● Data shown
================
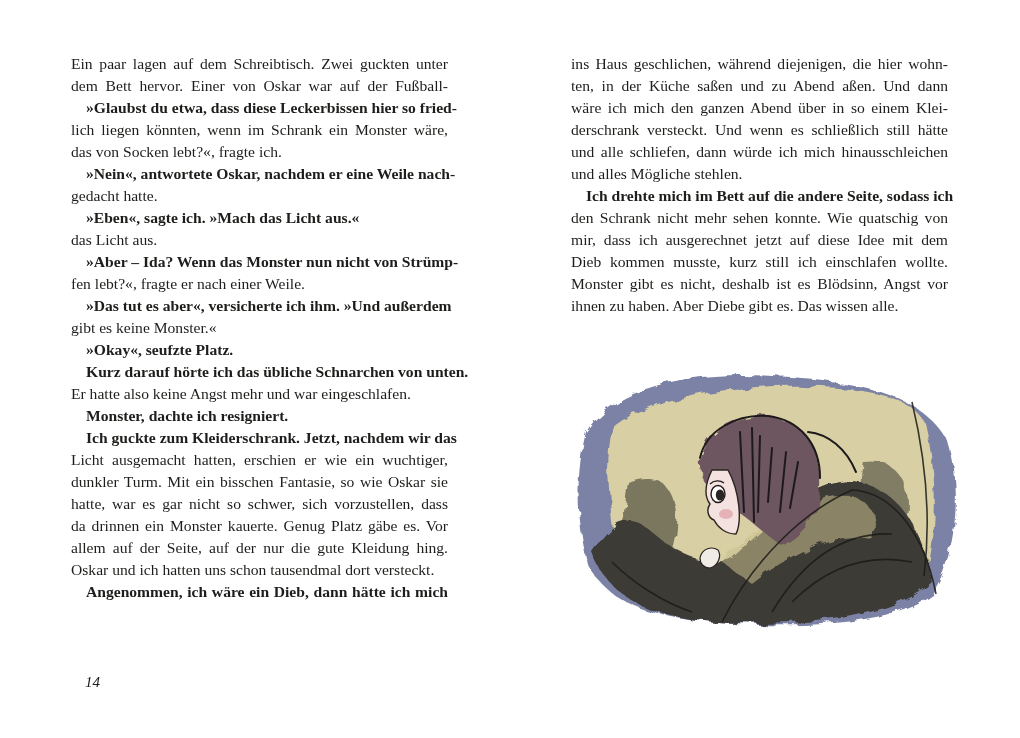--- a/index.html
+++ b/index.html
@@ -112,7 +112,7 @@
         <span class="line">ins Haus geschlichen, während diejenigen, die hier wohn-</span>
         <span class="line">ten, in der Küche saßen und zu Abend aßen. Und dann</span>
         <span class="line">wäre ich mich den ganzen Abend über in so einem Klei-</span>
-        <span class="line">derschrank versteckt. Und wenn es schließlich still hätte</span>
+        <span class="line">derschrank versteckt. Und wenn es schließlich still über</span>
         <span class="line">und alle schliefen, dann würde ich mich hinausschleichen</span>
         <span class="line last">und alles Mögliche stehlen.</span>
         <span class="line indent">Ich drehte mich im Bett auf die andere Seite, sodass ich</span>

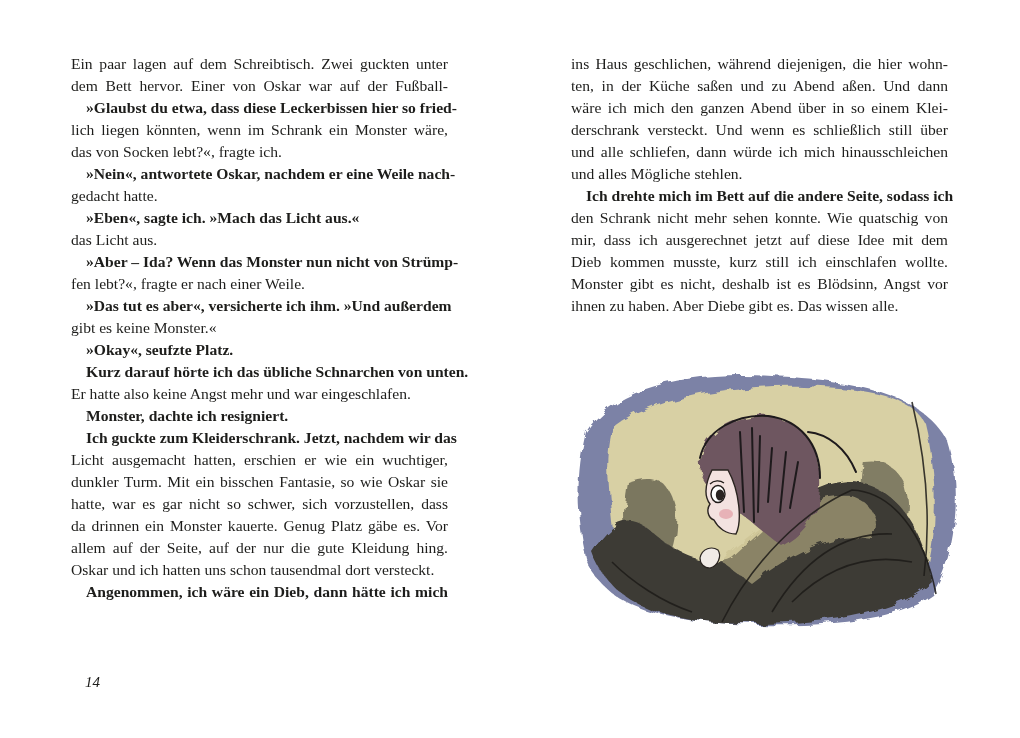--- a/index.html
+++ b/index.html
@@ -97,8 +97,8 @@
         <span class="line indent last">Monster, dachte ich resigniert.</span>
         <span class="line indent">Ich guckte zum Kleiderschrank. Jetzt, nachdem wir das</span>
         <span class="line">Licht ausgemacht hatten, erschien er wie ein wuchtiger,</span>
+        <span class="line">hatte, war es gar nicht so schwer, sich vorzustellen, dass</span>
         <span class="line">dunkler Turm. Mit ein bisschen Fantasie, so wie Oskar sie</span>
-        <span class="line">hatte, war es gar nicht so schwer, sich vorzustellen, dass</span>
         <span class="line">da drinnen ein Monster kauerte. Genug Platz gäbe es. Vor</span>
         <span class="line">allem auf der Seite, auf der nur die gute Kleidung hing.</span>
         <span class="line last">Oskar und ich hatten uns schon tausendmal dort versteckt.</span>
================
● Work required
Please transcribe all of the entries exactly and omit any picture they hold.

● Answer to this task
--- a/index.html
+++ b/index.html
@@ -112,7 +112,7 @@
         <span class="line">ins Haus geschlichen, während diejenigen, die hier wohn-</span>
         <span class="line">ten, in der Küche saßen und zu Abend aßen. Und dann</span>
         <span class="line">wäre ich mich den ganzen Abend über in so einem Klei-</span>
-        <span class="line">derschrank versteckt. Und wenn es schließlich still hätte</span>
+        <span class="line">derschrank versteckt. Und wenn es schließlich still über</span>
         <span class="line">und alle schliefen, dann würde ich mich hinausschleichen</span>
         <span class="line last">und alles Mögliche stehlen.</span>
         <span class="line indent">Ich drehte mich im Bett auf die andere Seite, sodass ich</span>

--- a/index.html
+++ b/index.html
@@ -97,8 +97,8 @@
         <span class="line indent last">Monster, dachte ich resigniert.</span>
         <span class="line indent">Ich guckte zum Kleiderschrank. Jetzt, nachdem wir das</span>
         <span class="line">Licht ausgemacht hatten, erschien er wie ein wuchtiger,</span>
+        <span class="line">hatte, war es gar nicht so schwer, sich vorzustellen, dass</span>
         <span class="line">dunkler Turm. Mit ein bisschen Fantasie, so wie Oskar sie</span>
-        <span class="line">hatte, war es gar nicht so schwer, sich vorzustellen, dass</span>
         <span class="line">da drinnen ein Monster kauerte. Genug Platz gäbe es. Vor</span>
         <span class="line">allem auf der Seite, auf der nur die gute Kleidung hing.</span>
         <span class="line last">Oskar und ich hatten uns schon tausendmal dort versteckt.</span>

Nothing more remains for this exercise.